[Source records]
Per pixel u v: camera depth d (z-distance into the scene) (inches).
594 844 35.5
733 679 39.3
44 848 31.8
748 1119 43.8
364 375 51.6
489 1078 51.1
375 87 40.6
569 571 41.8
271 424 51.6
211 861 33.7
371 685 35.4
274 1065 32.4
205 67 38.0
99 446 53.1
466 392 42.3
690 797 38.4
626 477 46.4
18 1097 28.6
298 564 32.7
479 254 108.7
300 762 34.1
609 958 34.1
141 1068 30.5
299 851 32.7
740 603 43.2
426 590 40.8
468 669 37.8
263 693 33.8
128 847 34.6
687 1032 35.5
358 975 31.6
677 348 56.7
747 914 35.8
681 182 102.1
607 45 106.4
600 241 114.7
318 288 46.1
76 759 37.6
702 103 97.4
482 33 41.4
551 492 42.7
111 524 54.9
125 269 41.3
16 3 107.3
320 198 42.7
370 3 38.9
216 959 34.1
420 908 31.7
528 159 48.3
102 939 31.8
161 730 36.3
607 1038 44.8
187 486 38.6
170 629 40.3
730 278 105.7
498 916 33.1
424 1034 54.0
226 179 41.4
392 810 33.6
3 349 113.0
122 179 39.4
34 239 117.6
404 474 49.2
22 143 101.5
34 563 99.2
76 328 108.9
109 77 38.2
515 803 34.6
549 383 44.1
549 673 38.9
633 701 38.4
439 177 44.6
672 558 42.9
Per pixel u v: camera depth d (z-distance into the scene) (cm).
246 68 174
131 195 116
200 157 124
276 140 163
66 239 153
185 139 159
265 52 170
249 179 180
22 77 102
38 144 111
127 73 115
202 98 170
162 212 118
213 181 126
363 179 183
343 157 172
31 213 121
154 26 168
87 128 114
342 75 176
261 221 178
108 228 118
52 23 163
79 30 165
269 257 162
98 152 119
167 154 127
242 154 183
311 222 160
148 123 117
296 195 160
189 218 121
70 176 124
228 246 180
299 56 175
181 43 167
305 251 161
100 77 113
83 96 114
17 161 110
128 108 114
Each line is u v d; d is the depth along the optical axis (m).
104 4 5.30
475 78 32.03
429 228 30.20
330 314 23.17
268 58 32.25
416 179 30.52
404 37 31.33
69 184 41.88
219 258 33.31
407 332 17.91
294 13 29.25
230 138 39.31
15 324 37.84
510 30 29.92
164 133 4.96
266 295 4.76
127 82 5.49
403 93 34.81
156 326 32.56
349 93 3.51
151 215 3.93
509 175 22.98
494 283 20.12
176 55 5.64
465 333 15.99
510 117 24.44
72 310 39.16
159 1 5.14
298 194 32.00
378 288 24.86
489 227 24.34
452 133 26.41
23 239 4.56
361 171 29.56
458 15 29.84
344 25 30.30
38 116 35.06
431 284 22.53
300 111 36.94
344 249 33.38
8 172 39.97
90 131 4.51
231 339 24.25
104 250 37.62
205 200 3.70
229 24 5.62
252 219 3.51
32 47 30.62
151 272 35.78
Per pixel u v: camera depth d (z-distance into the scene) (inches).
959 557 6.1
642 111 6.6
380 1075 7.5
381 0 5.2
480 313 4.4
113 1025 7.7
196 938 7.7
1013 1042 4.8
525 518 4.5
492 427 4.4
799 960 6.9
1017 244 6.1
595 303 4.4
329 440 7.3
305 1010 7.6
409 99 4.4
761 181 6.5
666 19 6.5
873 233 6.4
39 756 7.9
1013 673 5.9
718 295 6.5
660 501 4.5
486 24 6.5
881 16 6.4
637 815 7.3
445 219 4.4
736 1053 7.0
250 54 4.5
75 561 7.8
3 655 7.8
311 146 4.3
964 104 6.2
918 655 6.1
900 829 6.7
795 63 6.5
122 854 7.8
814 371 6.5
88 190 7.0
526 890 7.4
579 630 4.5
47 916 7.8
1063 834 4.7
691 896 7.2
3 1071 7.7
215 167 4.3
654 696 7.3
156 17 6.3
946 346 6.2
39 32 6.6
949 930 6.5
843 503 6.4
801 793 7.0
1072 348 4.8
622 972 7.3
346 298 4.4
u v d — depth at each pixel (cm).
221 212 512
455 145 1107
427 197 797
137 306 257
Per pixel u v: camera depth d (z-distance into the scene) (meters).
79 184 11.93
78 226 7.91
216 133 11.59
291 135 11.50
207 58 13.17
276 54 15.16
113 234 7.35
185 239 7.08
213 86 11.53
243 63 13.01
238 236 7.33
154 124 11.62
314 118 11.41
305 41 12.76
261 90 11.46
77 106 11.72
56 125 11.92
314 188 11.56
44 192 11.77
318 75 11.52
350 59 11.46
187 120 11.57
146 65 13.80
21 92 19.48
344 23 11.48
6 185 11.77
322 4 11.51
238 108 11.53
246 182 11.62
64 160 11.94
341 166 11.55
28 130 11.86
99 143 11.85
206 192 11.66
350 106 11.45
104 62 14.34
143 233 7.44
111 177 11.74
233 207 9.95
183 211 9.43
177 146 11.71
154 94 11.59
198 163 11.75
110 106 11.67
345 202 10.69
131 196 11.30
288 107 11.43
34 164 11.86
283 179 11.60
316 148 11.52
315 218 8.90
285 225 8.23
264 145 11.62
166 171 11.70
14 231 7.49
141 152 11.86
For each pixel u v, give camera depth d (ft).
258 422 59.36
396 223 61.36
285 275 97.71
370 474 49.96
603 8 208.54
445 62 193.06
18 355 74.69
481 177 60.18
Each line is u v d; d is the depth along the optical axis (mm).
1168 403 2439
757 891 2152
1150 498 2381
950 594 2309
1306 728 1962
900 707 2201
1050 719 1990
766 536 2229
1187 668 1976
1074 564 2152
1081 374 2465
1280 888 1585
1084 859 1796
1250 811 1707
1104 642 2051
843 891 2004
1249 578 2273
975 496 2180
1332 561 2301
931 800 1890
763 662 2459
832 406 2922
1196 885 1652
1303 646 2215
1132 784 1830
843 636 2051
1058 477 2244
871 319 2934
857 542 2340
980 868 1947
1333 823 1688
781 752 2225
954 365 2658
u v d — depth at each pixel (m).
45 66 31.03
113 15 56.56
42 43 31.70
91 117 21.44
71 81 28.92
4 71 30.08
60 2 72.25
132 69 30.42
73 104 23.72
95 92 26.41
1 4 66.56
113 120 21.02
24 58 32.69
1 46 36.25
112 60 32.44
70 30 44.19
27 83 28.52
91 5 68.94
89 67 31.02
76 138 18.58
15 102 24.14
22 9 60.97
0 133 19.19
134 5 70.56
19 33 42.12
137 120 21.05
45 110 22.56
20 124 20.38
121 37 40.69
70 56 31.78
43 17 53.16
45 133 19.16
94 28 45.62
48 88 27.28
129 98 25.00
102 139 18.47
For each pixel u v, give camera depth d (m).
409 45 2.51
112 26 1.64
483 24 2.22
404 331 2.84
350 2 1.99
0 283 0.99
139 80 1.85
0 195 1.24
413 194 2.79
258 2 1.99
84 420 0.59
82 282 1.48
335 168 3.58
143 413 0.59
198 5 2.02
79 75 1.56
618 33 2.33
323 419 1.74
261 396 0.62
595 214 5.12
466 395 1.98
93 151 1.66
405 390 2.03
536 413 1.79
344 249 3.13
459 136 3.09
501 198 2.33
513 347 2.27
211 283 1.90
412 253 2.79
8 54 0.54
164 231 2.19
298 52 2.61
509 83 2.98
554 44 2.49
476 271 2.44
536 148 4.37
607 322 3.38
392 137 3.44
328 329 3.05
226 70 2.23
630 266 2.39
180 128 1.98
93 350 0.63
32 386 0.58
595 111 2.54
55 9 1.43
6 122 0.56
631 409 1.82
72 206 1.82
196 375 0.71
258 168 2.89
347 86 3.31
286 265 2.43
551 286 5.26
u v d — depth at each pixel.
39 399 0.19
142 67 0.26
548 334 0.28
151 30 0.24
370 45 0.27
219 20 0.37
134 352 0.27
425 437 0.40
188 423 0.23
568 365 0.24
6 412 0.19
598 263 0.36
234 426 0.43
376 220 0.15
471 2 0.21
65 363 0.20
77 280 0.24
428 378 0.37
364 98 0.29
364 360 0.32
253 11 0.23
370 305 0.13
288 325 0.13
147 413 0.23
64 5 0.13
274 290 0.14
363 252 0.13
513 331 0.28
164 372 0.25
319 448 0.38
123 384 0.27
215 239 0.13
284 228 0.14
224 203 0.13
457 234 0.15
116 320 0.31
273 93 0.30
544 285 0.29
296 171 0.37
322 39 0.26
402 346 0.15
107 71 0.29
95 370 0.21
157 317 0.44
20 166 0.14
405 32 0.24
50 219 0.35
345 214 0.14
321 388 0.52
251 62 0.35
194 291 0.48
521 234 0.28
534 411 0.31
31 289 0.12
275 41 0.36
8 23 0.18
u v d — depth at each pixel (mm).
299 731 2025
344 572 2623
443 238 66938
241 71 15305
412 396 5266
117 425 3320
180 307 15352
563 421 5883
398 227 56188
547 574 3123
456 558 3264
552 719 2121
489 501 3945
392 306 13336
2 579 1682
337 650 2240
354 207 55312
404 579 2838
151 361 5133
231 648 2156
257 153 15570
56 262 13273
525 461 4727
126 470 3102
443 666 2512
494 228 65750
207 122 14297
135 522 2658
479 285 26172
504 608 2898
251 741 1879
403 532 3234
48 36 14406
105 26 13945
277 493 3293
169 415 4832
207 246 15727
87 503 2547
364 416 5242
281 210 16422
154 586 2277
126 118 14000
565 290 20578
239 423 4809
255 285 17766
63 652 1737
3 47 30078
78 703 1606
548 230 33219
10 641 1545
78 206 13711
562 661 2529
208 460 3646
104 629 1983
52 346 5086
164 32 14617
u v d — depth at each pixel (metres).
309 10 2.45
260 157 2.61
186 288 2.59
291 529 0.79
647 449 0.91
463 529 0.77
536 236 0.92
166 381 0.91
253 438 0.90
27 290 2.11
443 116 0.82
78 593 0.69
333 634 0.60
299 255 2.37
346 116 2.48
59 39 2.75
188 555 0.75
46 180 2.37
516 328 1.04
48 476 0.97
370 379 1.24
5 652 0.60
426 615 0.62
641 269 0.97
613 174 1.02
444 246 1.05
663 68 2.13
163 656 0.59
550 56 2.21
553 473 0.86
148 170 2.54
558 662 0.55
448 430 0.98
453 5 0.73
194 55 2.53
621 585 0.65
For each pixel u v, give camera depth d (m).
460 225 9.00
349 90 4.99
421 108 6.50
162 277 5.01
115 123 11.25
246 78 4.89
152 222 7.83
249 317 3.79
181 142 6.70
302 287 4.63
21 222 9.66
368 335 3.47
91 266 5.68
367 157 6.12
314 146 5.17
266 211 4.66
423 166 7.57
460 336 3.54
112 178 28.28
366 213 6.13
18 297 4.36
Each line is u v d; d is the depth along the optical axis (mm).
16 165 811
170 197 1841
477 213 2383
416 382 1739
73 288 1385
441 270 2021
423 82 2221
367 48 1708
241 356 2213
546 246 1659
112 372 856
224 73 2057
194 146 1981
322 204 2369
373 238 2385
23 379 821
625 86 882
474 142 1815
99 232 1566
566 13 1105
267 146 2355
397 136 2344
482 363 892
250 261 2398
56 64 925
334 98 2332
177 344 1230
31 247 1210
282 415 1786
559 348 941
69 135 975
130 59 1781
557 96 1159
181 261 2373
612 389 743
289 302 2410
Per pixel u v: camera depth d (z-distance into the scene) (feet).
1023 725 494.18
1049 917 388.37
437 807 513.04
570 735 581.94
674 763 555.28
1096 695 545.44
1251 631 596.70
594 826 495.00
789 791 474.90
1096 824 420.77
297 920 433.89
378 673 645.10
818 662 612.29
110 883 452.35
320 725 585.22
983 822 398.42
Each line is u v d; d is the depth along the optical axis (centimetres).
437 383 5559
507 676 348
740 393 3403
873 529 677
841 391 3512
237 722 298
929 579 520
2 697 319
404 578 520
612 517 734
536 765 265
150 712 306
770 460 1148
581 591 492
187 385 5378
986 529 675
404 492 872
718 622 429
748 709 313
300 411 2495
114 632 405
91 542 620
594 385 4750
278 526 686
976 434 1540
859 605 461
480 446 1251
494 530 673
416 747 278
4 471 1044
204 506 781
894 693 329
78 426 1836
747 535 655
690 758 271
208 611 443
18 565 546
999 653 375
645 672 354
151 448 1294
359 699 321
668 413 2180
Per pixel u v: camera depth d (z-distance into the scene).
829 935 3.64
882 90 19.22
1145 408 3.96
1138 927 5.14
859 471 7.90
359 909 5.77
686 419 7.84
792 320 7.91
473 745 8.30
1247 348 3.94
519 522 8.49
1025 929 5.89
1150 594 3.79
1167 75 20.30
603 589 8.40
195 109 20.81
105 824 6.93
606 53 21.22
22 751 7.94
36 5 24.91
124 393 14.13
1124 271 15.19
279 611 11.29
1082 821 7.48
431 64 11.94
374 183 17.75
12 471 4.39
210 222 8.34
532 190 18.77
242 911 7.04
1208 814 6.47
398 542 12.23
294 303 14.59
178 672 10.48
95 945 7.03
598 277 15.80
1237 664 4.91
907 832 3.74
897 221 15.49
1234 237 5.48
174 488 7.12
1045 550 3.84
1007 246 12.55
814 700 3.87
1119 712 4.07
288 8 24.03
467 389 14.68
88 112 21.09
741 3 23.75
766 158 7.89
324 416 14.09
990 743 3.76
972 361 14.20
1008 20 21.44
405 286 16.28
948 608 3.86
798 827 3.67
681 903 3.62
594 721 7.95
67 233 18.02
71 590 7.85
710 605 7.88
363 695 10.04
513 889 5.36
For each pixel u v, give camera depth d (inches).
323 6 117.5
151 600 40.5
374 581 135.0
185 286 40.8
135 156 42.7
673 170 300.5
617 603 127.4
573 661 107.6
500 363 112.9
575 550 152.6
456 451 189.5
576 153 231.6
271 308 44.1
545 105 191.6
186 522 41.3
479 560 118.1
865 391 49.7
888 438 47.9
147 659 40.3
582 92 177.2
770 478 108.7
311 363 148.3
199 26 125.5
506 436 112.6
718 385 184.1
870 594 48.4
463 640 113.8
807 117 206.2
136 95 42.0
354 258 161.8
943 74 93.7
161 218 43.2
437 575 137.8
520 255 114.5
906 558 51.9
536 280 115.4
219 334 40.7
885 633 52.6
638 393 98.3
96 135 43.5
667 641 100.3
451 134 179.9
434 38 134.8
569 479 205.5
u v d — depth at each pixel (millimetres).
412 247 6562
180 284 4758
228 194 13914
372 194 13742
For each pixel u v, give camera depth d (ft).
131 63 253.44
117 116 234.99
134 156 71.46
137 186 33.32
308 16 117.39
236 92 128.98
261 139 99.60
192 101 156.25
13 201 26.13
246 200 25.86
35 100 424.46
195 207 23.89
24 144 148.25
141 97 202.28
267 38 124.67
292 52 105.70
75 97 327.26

**Task requirements**
Set down precisely the lines above between the line holding "547 574 3123" and the line holding "504 608 2898", inclusive, and nothing beyond them.

**Result**
547 574 3123
456 558 3264
552 719 2121
489 501 3945
392 306 13336
2 579 1682
337 650 2240
354 207 55312
404 579 2838
151 361 5133
231 648 2156
257 153 15570
56 262 13273
525 461 4727
126 470 3102
443 666 2512
494 228 65750
207 122 14297
135 522 2658
479 285 26172
504 608 2898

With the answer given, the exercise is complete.